The point of NFTs becomes clear?

This year started with a barrage of NFT launches, from hipster festival favourite Coachella to Lamborghini, which is no surprise given that they currently represent conspicuous consumption at its most conspicuous. While NFTs are currently all the rage, an outlet for cryptocurrency millionaires to show off, they don’t fundamentally change anything. Or do they? NFTs are programmable, but this hasn’t been fully explored. Potentially something fundamentally new is on the horizon for NFTs, revealing its true worth. Or perhaps not.

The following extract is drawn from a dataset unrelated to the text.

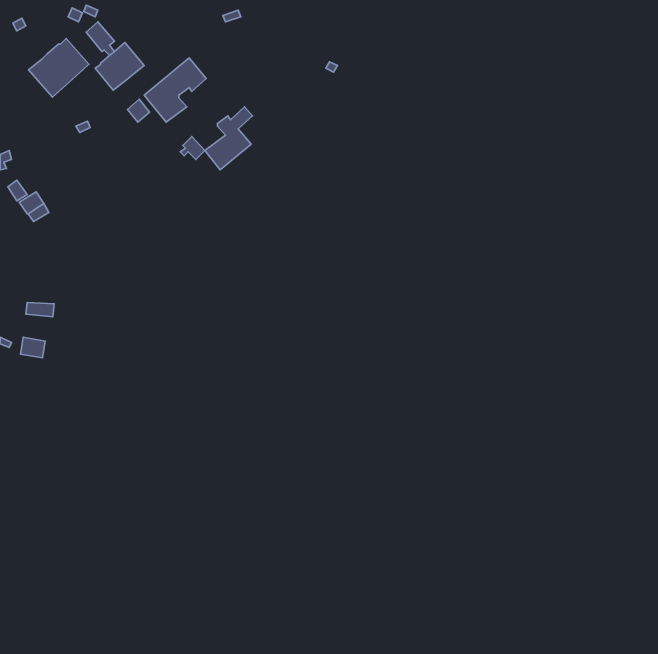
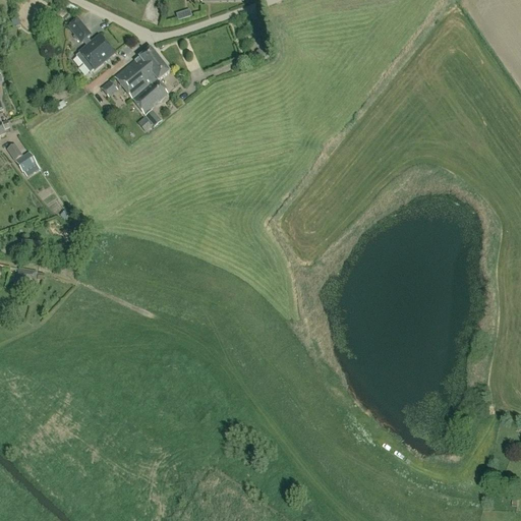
building: [29,39,89,97] -> none
building: [205,107,252,170] -> [131,62,169,112]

NFTs bring to the fore the ongoing discussion of Web 2.0 versus Web3, which often misses a crucial point. As explored recently by Tim O’Reilly, Web3 is a collection of ideas about a next-generation web that’s no longer dominated by a small number of gigantic platforms, like Facebook and Google. It is about using decentralised protocols like InterPlanetary File System (IPFS) with blockchains and NFTs to make content immutable and ownable. Is this the year the connection between the decentralised web and blockchain will take off? Aside from the hype, it isn’t clear what blockchains and NFTs bring to Web3. We already have a web where anyone can publish, and a web where everything is owned and where all transactions require paying a tax to blockchain miners isn’t a step forward. While many Web3 proponents find traditional banking distasteful, there is less competition among cryptocurrency exchanges, NFT marketplaces, and mining cartels than there is among banks.

Web 2.0 wasn’t about creating new applications; it was what was left after the dot-com bubble burst. All bubbles burst eventually. So what will be left after the cryptocurrency bubble bursts? Will there be new kinds of value or just hot air? We don’t know, but we may find out in the coming year.